Debug autogluon pytorch cpu/cuda version

giswqs commented 11 months ago

Comment:

@h-vetinari @PertuyF @dhirschfeld @ngam @arturdaraujo Thank you all for your help with the autoguon conda-forge packages earlier this year. We recently ran into a strange issue with the autogluon conda-forge installation. @suzhoum and I have spent a few day debugging the issue but still could not figure it out yet. The issue is that if we specifically add pytorch in the mamba installation command, it can install the pytorch cuda version properly. Without pytorch in the installation command, it will only install the cpu version. We would great appreciate your advice on this issue.

Create a conda env

conda create -n ag python=3.11
conda activate ag
conda install -c conda-forge mamba

This installs the pytorch cpu version

mamba install -c conda-forge autogluon

This installs the pytorch cuda version

mamba install -c conda-forge autogluon pytorch

ngam commented 11 months ago

I am not sure how we could resolve. In general, the recommendation is to be explicit if one wants cuda. Tagging @hmaarrfk who may have additional insights on the latest tips and tricks

dhirschfeld commented 11 months ago

I guess because autogluon doesn't depend on cuda itself that it by default picks the CPU variant. I'm not sure if there's a way to prefer the GPU variant without explicitly specifying it in some way. Maybe there is - I'm not at all familiar with this aspect of mamba

giswqs commented 11 months ago

This command can install the pytorch cuda verson properly:

mamba install -c conda-forge pytorch

Since autogluon depends on pytorch, I would expect this command to install the pytorch cuda version properly, but it doesn't.

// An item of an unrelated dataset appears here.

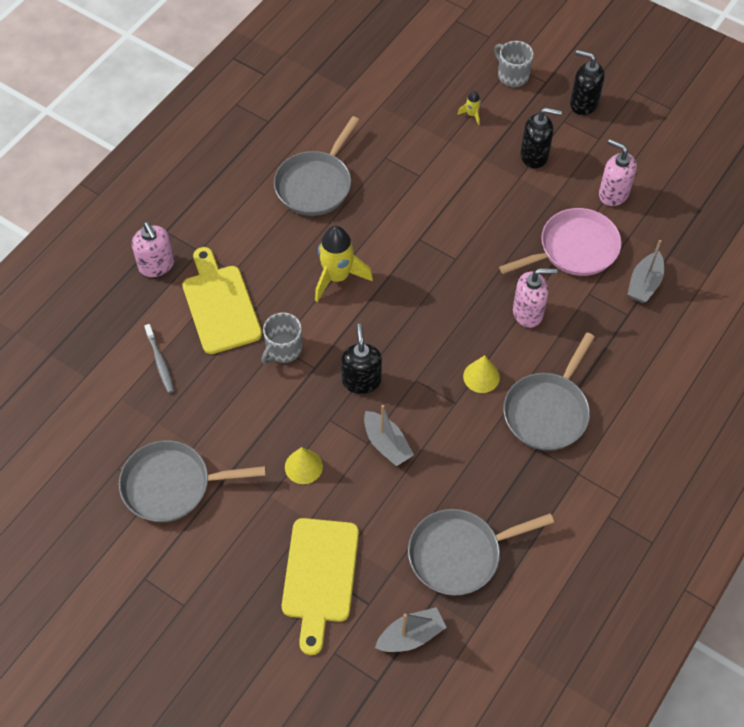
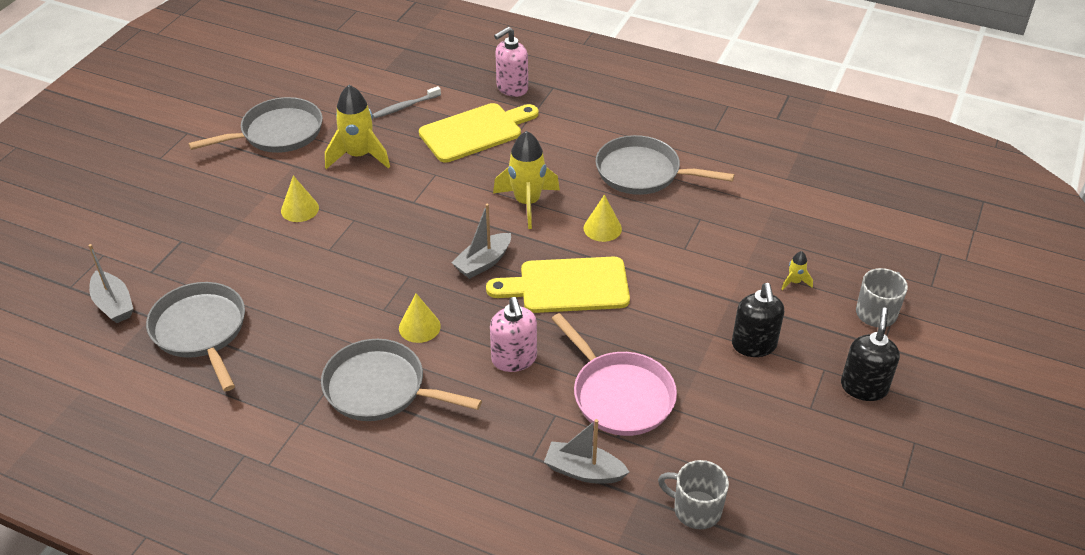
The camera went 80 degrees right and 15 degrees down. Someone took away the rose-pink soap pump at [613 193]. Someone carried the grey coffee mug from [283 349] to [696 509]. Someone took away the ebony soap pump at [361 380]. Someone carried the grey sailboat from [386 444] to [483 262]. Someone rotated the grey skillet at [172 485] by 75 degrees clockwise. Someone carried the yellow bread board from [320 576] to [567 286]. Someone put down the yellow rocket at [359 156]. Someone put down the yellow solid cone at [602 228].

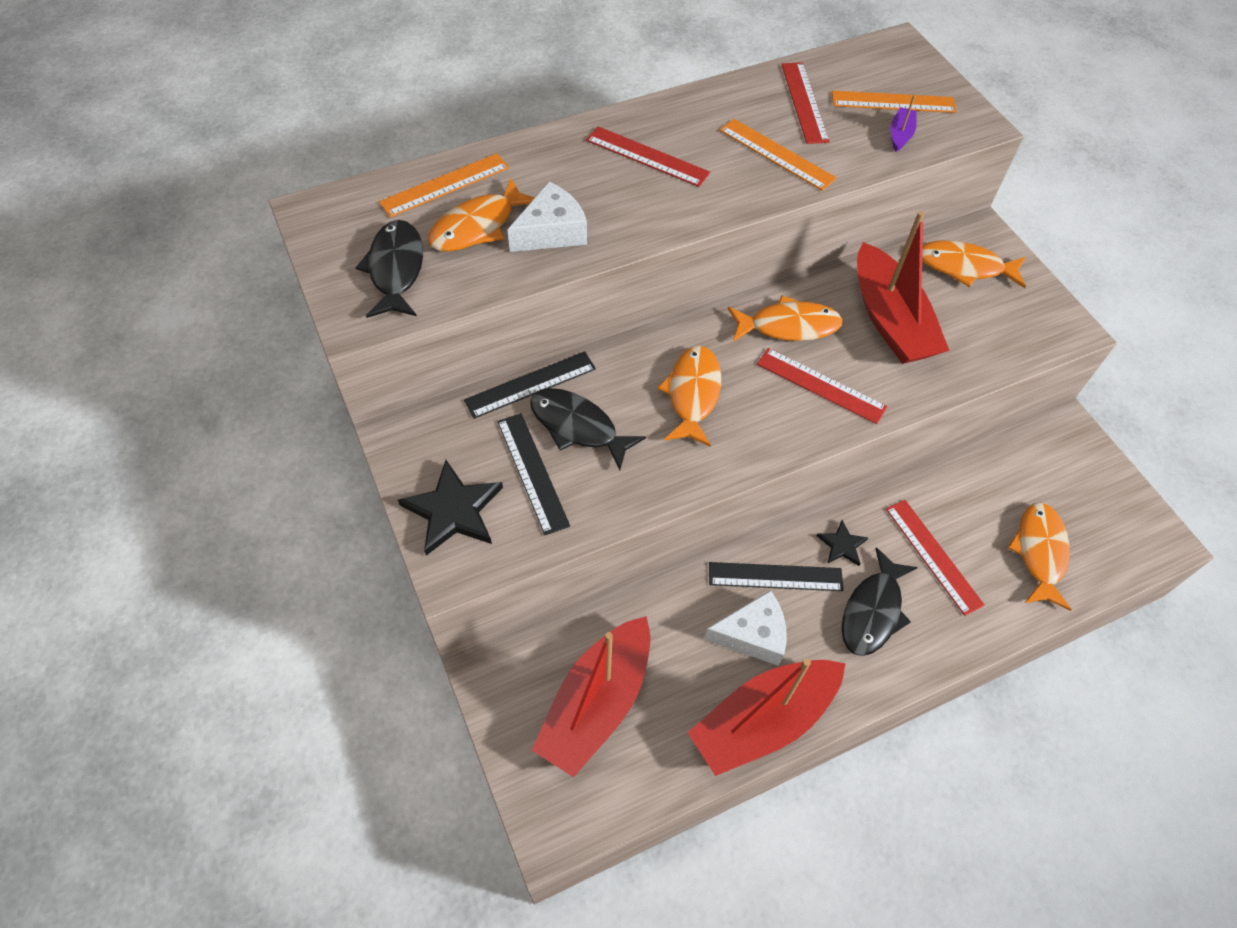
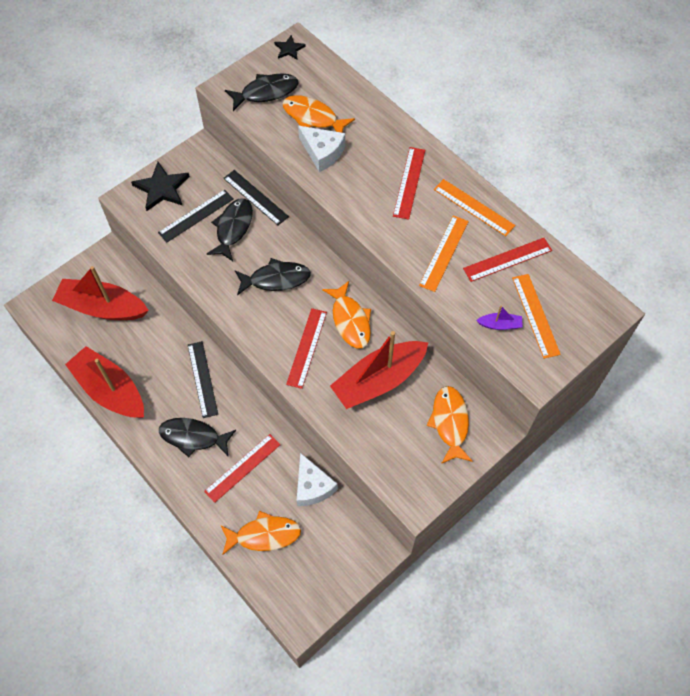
The camera went 75 degrees right and 5 degrees up. Someone carried the orange measuring stick from [445 185] to [473 207]. Someone repainted the orange toy fish at [693 394], which became the ebony toy fish at [276 279]. Someone carried the ebony five-pointed star from [842 545] to [289 49]. Someone carried the snow-white cheese wedge from [752 635] to [312 486].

mamba install -c conda-forge autogluon

This command can install the pytorch cuda version properly, but I just could not understand why. Since autogluon depends on pytorch, install autogluon pytorch and install autogluon should make no difference, but it is not the case here.

mamba install -c conda-forge autogluon pytorch

dhirschfeld commented 11 months ago

I'm not sure myself, maybe @wolfv might know whether this is expected behaviour with mamba

ngam commented 11 months ago

This is likely a corner case of how __cuda arch spec was design; @wolfv is definitely the one to know all the details (about what is potentially tripping up the solver here) 👀

@giswqs for completeness, and if you don't mind, could you test the behavior with conda and micromamba? Or I can test it if I manage to get an allocation before you manage to have your copies of micromamba/conda

giswqs commented 11 months ago

@ngam Thanks for the suggestion. I will give it a try tomorrow. It is midnight here now. Off to bed shortly.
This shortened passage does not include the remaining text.